I am not aware of any dependence on particle size. Hafnia is a wide-bandgap dielectric, the range of quantum confinement for such materials is practically not reachable.
I've just found a good paper explaining the difference between the Bohr radius (a_0) and the excitonic Bohr radius (a_ex). Unfortunately not for HfO2 but still it gives you a clue. For Si, a_0=0.5A and a_ex=4.2nm. Big difference!
Bohr radius a0 is a constant that does not depend on specific material. Seems like we don't know how large the excitonic Bohr radius for hafnia should be, but I guess it is much smaller than that of silicon.
Dear Sir, Thank you very much for your discussion ,
in one publication effective mass of electron and hole masses are given m*e=0.22m0 and m*h=0.15m0. i hahe calculated according to eq (4) as mentioned you. bohr exciton radius is 14.8 nm. your calculation is closely matching with this.
but in some other publication for m-HfO2 m*e/m0=1.1 and m*h/m0=1.6, from this bohr exciton radius is 0.8 nm. (i am attaching both the publications)
i am little bit confusing that which value we have to consider. please give your valuable suggestions.
we have synthesised HfO2 NPs by using RF M sputtering method, NPs (size of the NPs around 2.5 to 4 nm) after SHI irradiation with 100 MeV Ag ion, NPs are showing monoclinic phase (from TEM and XRD measurements).
you are correct, because we are not getting the exact stoichiometry of HfO2, we found that some O defects in HfO2 NPs (from the PL measurement), so dielectric constant may not be equal to 25, we are also planing to do dielectric measurements. i am happy that you suggested to do the same.
I am glad you corrected your earlier estimate to 2nm. If you remember, my first guess was (at least!) 1nm for HfO2 and I still stick to this value. Regarding the value of an effective mass. This is actually quite a common feature called "anisotropy" which means that you may have a rather significant variation of m_eff (and other parameters) in your sample depending on the direction (parallel or perpendicular). For example, in high-Tc superconductors, the effective mass anisotropy (along c-axis and within ab-plane) can reach a hefty 200%. So, I do believe that something like this may take place in HfO2. It means that in this material you can have both "light" and "heavy" carriers at the same time which will result in co-existence of both "big" and "small" excitons. The only problem is that to experimentally view "small-sized" (at least 1nm!) excitons, you need a really good (defect-free) single crystal.

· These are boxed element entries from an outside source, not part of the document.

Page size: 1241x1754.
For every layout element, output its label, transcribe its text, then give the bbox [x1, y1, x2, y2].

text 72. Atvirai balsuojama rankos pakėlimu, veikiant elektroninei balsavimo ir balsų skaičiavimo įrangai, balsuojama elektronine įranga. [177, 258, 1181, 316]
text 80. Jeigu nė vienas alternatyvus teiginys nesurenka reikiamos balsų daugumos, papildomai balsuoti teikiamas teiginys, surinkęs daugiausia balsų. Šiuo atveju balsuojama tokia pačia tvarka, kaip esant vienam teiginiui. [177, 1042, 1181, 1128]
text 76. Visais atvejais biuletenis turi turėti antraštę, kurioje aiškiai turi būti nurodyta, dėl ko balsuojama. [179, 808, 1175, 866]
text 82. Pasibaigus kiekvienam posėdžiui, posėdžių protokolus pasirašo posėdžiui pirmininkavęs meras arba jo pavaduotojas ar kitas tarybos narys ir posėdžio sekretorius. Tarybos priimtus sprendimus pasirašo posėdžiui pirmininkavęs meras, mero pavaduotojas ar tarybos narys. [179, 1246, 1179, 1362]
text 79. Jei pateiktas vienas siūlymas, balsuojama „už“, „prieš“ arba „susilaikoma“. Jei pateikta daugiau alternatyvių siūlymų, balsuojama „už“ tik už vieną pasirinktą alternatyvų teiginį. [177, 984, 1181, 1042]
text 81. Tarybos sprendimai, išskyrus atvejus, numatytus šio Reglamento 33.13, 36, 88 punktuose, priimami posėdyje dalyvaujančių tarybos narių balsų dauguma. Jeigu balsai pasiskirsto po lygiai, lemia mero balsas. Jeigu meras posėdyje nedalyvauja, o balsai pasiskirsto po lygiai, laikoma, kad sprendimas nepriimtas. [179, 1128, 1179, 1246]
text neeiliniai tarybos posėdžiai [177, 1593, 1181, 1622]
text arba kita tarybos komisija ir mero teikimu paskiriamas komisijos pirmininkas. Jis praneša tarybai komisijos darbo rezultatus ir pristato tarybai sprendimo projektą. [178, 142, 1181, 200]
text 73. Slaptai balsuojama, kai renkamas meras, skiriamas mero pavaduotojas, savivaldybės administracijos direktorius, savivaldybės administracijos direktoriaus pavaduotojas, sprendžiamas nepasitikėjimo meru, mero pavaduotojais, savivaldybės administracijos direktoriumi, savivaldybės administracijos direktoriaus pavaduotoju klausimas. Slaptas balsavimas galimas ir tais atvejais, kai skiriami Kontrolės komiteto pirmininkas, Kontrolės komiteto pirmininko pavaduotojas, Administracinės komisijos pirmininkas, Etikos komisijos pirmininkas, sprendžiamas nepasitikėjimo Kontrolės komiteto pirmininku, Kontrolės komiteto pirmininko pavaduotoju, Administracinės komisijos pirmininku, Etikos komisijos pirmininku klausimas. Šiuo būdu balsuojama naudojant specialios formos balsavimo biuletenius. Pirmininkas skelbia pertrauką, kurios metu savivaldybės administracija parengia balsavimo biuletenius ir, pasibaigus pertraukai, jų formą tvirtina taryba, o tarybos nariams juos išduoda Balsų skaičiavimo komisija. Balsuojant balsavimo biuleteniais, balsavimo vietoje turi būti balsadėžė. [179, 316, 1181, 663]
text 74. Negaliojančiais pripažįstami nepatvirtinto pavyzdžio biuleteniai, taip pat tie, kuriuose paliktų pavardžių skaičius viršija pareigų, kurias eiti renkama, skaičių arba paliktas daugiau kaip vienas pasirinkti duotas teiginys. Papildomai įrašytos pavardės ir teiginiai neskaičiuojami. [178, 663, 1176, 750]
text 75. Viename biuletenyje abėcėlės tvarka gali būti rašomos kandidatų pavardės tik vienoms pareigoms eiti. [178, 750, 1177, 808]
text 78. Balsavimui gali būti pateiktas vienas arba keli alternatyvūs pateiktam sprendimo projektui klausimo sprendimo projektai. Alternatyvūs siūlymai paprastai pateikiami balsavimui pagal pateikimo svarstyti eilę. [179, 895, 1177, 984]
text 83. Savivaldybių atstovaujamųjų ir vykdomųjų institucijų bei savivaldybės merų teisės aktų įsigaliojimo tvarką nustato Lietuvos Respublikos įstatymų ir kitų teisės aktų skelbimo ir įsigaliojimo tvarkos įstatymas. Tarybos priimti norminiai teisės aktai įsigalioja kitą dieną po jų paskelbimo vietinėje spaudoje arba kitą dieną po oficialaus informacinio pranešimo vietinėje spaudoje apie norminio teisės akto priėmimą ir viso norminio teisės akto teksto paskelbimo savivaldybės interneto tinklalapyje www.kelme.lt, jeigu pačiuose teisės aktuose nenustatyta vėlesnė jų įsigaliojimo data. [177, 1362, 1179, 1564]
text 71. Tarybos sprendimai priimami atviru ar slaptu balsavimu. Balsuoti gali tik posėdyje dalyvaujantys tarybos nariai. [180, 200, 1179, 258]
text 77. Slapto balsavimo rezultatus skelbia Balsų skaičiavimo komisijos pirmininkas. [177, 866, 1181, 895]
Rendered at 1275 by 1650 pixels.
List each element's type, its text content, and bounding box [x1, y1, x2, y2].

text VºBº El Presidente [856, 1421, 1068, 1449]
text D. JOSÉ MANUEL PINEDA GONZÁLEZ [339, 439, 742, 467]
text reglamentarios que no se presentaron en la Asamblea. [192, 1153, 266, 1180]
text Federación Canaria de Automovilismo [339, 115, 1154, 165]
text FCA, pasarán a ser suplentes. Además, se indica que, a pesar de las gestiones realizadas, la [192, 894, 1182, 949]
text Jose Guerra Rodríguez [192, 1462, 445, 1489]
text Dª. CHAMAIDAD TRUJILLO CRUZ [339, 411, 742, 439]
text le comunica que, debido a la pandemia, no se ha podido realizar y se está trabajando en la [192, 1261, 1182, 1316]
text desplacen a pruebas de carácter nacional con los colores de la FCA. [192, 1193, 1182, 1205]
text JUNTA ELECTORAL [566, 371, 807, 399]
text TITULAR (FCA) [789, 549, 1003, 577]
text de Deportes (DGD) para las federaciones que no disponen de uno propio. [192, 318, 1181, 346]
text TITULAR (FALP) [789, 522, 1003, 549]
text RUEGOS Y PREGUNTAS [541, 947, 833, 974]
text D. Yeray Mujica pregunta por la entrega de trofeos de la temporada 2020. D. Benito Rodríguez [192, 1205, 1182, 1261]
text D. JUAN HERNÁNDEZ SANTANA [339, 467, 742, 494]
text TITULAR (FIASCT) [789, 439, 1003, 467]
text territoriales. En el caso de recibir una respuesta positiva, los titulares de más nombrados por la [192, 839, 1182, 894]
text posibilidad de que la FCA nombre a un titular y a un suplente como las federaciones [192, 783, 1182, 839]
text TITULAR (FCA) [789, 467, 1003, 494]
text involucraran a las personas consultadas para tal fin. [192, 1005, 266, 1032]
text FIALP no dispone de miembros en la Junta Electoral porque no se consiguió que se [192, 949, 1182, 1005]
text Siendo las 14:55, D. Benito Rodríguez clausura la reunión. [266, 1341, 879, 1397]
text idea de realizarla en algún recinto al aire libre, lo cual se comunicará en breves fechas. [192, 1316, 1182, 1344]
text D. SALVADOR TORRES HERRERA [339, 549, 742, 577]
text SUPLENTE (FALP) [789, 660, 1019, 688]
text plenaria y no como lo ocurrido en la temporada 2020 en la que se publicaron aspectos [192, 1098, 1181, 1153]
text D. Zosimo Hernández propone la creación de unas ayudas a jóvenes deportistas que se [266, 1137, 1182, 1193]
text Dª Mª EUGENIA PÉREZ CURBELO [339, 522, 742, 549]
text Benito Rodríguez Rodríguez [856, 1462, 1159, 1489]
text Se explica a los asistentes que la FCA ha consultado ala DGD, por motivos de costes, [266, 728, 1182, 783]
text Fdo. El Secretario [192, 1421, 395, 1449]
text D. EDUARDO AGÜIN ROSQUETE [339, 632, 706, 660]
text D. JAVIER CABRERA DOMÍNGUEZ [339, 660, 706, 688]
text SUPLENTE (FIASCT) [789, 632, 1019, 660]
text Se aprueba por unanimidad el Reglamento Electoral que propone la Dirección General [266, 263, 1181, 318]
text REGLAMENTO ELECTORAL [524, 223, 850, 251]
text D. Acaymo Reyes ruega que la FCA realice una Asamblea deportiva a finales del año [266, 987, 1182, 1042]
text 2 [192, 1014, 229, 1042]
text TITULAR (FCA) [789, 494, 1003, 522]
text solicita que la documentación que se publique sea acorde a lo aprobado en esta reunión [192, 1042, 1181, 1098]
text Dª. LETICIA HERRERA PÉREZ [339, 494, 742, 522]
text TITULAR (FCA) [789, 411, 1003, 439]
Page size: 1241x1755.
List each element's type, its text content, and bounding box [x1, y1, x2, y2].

Otherwise, these two carriers will mix up in your sample giving something "in-between" for an effective mass and corresponding excitonic Bohr radius. Usually, the defects come from oxygen (due to even a slight deviation from stoichiometry).
But in addition to this "sample-dependent" complication, you have to deal with the dielectric properties of your samples because according to Eq.(4), the excitonic Bohr radius (apart from the effective mass) also depends on the dielectric constant. Usually, for HfO2 it is around 25. But, like I said, it is quite possible to have very different values for this parameter depending on the direction (same anisotropy!). That is why, I would strongly suggest you to measure the dielectric properties of your samples in order to estimate the value of the epsilon_r.
Of course, there is another possibility related to the validity of Eq.(4). Apparently, this expression is approximate and it is not sensitive (at least explicitly) to any size effects. It is quite possible that for particles sizes of the order of just a few nanometers, a simple Eq.(4) will break down and should be replaced by a more accurate expression (explicitly depending on the particle size). Unfortunately, I can not suggest any form of such a modified equation. Perhaps somebody could help us with this problem.
And finally, since you are interested in excitonic radius, I assume that you are after the confinement effect in HfO2. If this is indeed the case, you need to perform transport measurements (including Hall effect). This will also give you a clue about the value of the excitonic Bohr radius in your samples.